Тем не менее холод мне успел несколько надоесть, так что я охотно погрузилась в автобус, и вскоре он уже катил по оживающим после ночного сна улицам. Миновал мост над удивившим меня совершенно сухим бетонным руслом - по карте, это должна была быть река Лос-Анджелес - и бодро двинулся дальше между заборов и линий электропередач. В конце концов неширокие улицы вывели его на многорядное шоссе, и автобус на приличной скорости направился по нему на северо-запад.
Постепенно светлело. Пейзаж за окном ничем не отличался от техасского или аризонского - всё та же серо-коричневая земля с пучками жухлой травы, разве что похолмистее. Потом холмы уступили место невысоким, но вполне себе горам, однако скоро они закончились, исчезнув даже с горизонта, и мы вновь покатили по плоской как стол земле. Земля была расчерчена полями, виноградниками и порой - рядами каких-то низкорослых, похожих на кусты, деревьев, которых я не опознала. Оливы, что ли? Но всё равно вид был здорово унылый, несмотря на совершенно ясное небо над головой. Обычные высокие деревья и иногда пальмы росли только в местах, носивших следы человеческого присутствия - у придорожных строений и мостов, где шоссе пересекали другие дороги. Судя по карте, по сторонам то и дело должны были встречаться пруды, но с дороги я ни одного не разглядела. Так что когда мы однажды пересекли реку, я обрадовалась ей, как родной. Водичка! Настоящая!
Ещё парочка речек встретилась нам дальше к северу, тогда же вернулись холмы, а потом, когда мы проехали через череду городов, в их окрестностях появилась и зелень. Поездка кончилась вскоре после полудня. Ещё одна прогулка пешком, поездка в местном городском автобусе - и я наконец добралась до отеля, получив возможность рухнуть на постель, о чём мечтала последние двое суток.
Однако уже на следующий день я начала скучать и задумалась о том, что нет смысла сидеть без дела всё то время, что Максу с Женей понадобиться, чтобы прилететь.
Отель, где я остановилась, находился на улице с символичным названием Юнивёрсити-авеню.
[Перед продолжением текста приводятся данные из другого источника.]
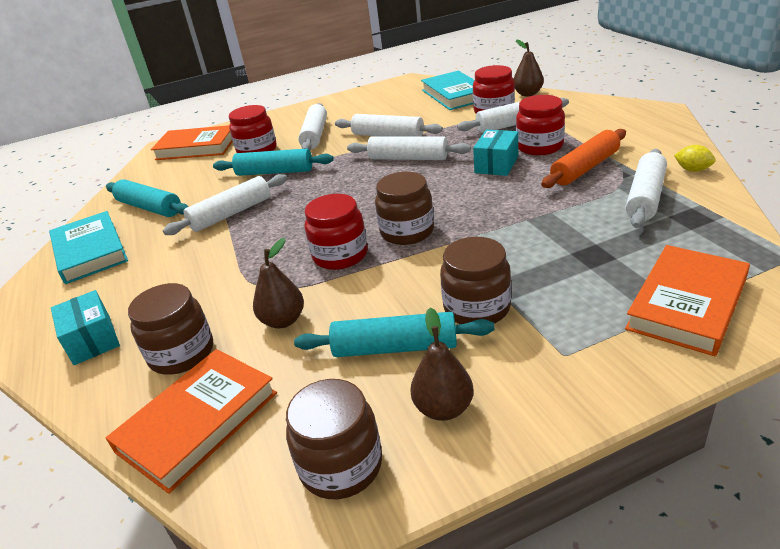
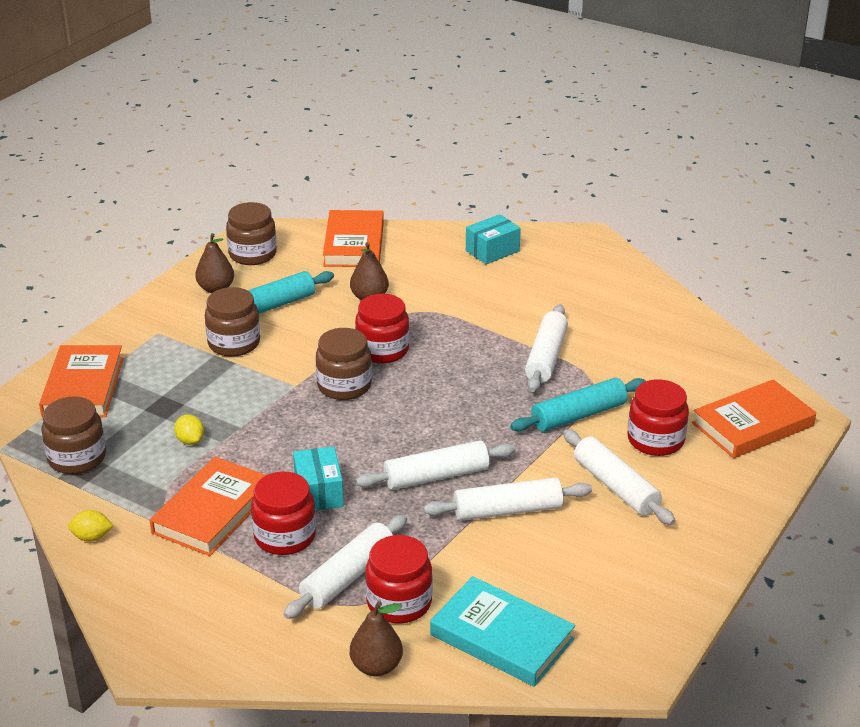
camera: 140 degrees right, 0 degrees up
(90, 251) = (621, 292): turquoise book -> none
(92, 340) = (492, 251): turquoise box -> turquoise box turned 60 degrees counterclockwise
(150, 207) = (648, 340): turquoise rolling pin -> none
(182, 353) = (415, 263): brown jar -> brown jar (77, 458)
(579, 219) = (190, 440): none -> yellow lemon
(585, 168) = (212, 511): orange rolling pin -> orange book
(645, 197) = (135, 484): white rolling pin -> none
Несмотря на то, что он оценивался в две звезды - если уж пользуешься чужими деньгами, лучше не обременять их владельцев сверх необходимого - по российским, да и по европейским меркам, он тянул на три, а то и все четыре. Номера в двухэтажном здании выходили в прямоугольный двор - либо прямо на асфальт, либо на балкон. Просторные комнаты со всеми удобствами, телевизором и мягким матрасом на двуспальной кровати, включённый завтрак и ежедневная уборка. Разве что бара не было. На ресепшене и в комнате, где подавали завтрак, висели ещё не убранные рождественские гирлянды и венки. В первый же день, поскольку я не сообразила вывесить запрещающий знак, смуглая уборщица заглянула в мою комнату утром, как раз когда я, выйдя из душа, стояла совершенно голая, собираясь одеваться. Я по-русски взвизгнула «Не входите!», горничная тут же захлопнула дверь, а после, когда я вышла, догнала меня во дворе и на ломанном английском попросила прощения, тыча пальцем в расписание уборок: дескать, она не по прихоти вломилась в мой номер, а исключительно во исполнение служебных обязанностей. Я, разумеется, с готовностью её простила, улыбками и жестами дав понять, что никаких претензий не имею. Тем не менее отныне мою комнату убирали исключительно во второй половине дня.
Проблему с прочим обедами и ужинами решить было легче лёгкого - чего-чего, а точек общепита в любом американском городе хватает, и ближайшая была на углу. Не сказать, чтобы я любила традиционную американскую кухню, но чтобы набить живот, и она сгодится. На другом углу был бар. Не то, чтобы я жить не могла без пропущенного стаканчика, но всё же как-нибудь скоротать в нём вечерок можно.